I AM SAN FRANCISCO was inspired by a conversation with LaGrone and family members about growing up in San Francisco. It was also inspired by an essay by his nephew Jarrel Phillips about being an African American born and raised in San Francisco. Later, LaGrone and Phillips, who is also a member of 3.9 Art Collective, debated what it meant to be from or native to San Francisco.

In a conversation about this exhibit, William Rhodes, co-founder of 3.9 Art Collective, expressed his surprise to learn that San Francisco ever had a significant Black presence. Rhodes moved to San Francisco in 2005. Based on that conversation, LaGrone asked Rhodes to reach out to 3.9 Art Collective to participate in the exhibit since most of them were also not from San Francisco. LaGrone also invited to participate.

_LIttle Brave One_ by Kristine Mays

“Little Brave One” by Kristine Mays

The 3.9 Art Collective was created to support a creative African American presence in San Francisco.

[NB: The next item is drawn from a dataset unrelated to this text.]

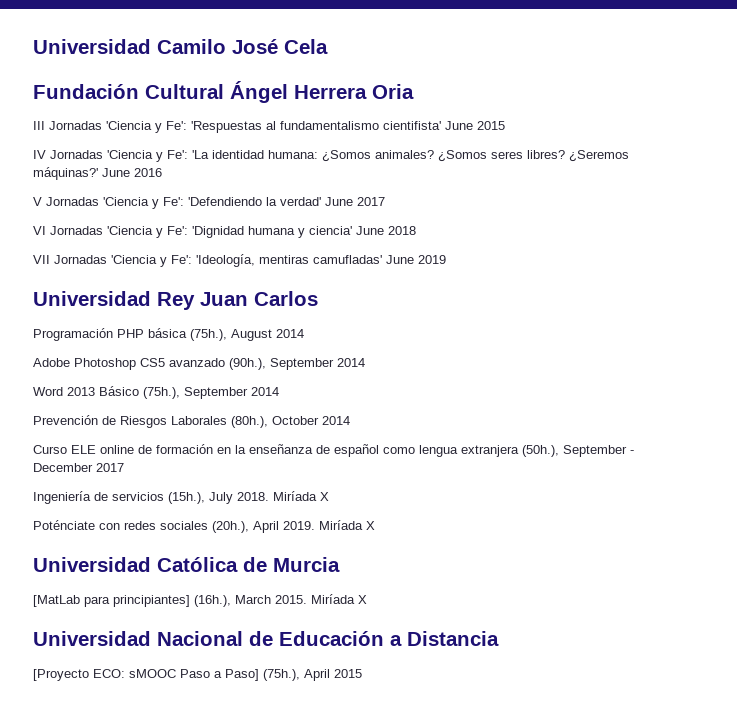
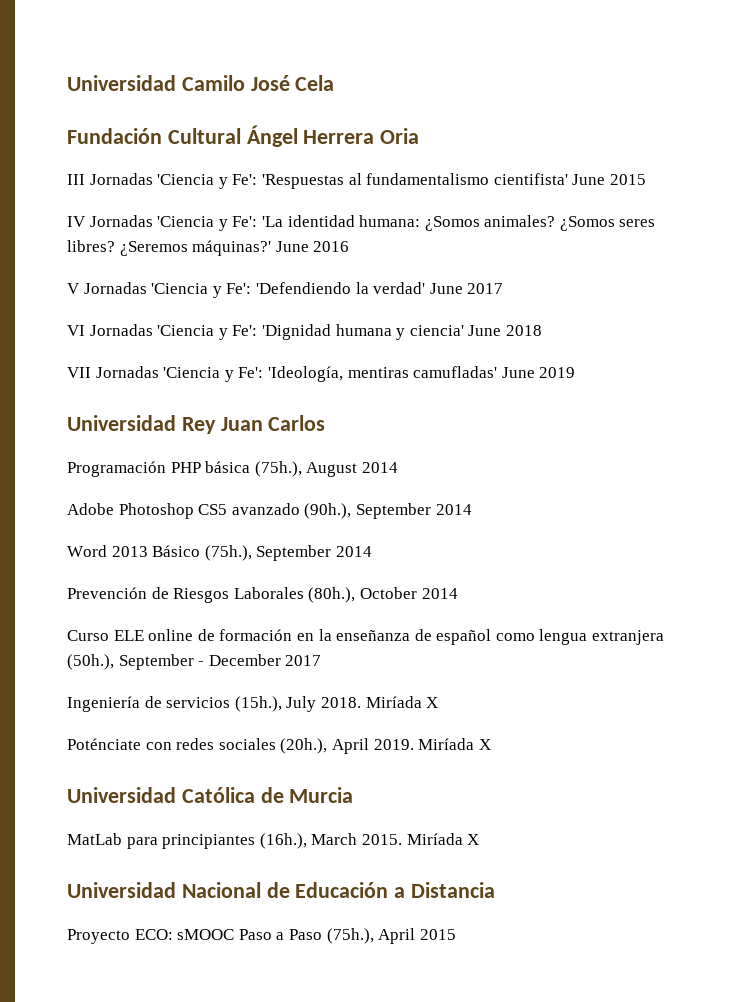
[33,595,190,607] [MatLab para principiantes] -> [67,833,256,849] MatLab para principiantes
[33,669,89,681] [Proyecto -> [67,929,130,944] Proyecto
[225,669,259,681] Paso] -> [288,929,322,940] Paso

I AM SAN FRANCISCO connects the collective, as well as other artists, to native Black San Francisco.

“I was lucky to be born in San Francisco,” says curator Kheven LaGrone.

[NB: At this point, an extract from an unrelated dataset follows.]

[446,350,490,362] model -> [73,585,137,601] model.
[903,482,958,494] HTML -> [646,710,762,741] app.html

After contributing her story, economist, author and national television commentator Dr. Julianne Malveaux expressed “joy for taking this trip down memory lane and writing a few paragraphs for the project.”

Storytellers and artists include:

Jarrel Phillips; Wanda Sabir; Karen Oyekanmi; Orlonda Uffre; William Rhodes; Courageous C; San Francisco Bay View; Michael Ross; Jackie Chauhan; Dr. Julianne Malveaux; Nyame Brown; 100% College Prep Institute; Malik Seneferu; Tomye; Kristine Mays; Jian Giannini; Jim Dennis; Johanna B.; Mark Johnson; Charles Curtis Blackwell; Stetson Hines; Michole “Micholiano” Forks; Javon Phillips; Chris Cornelius; Kheven LaGrone

Part II of the exhibit, curated and created by Jarrel Phillips, will be shown at the Rosenberg Library at City College of San Francisco. Titled I AM SAN FRANCISCO: Black Past and Presence, it will exhibit from February through October 2016. It was inspired by statement “We are the San Francisco no one talks about” taken from James Baldwin’s documentary “Take This Hammer.”

Kheven LaGrone has created and curated several shows at the library including I Am America: Black Genealogy Through the Eyes of An Artist; Coloring Outside the Lines: Black Cartoonists as Social Commentators; BABA: Black Artists’ Expressions of Father; ASPIRE! Black Teen Artists’ Interpretations of Success; and The Morrie Movement: The Influence of Wee Pals Cartoonist Morrie Turner. He has curated shows for the AfroSolo Arts Festival, including Resilience and MORRIE TURNER, Creator of Wee Pals Cartoon: A 45-Year Retrospective. LaGrone’s shows have exhibited in New York City (Manhattan), San Francisco, Atlanta, Oakland and Richmond.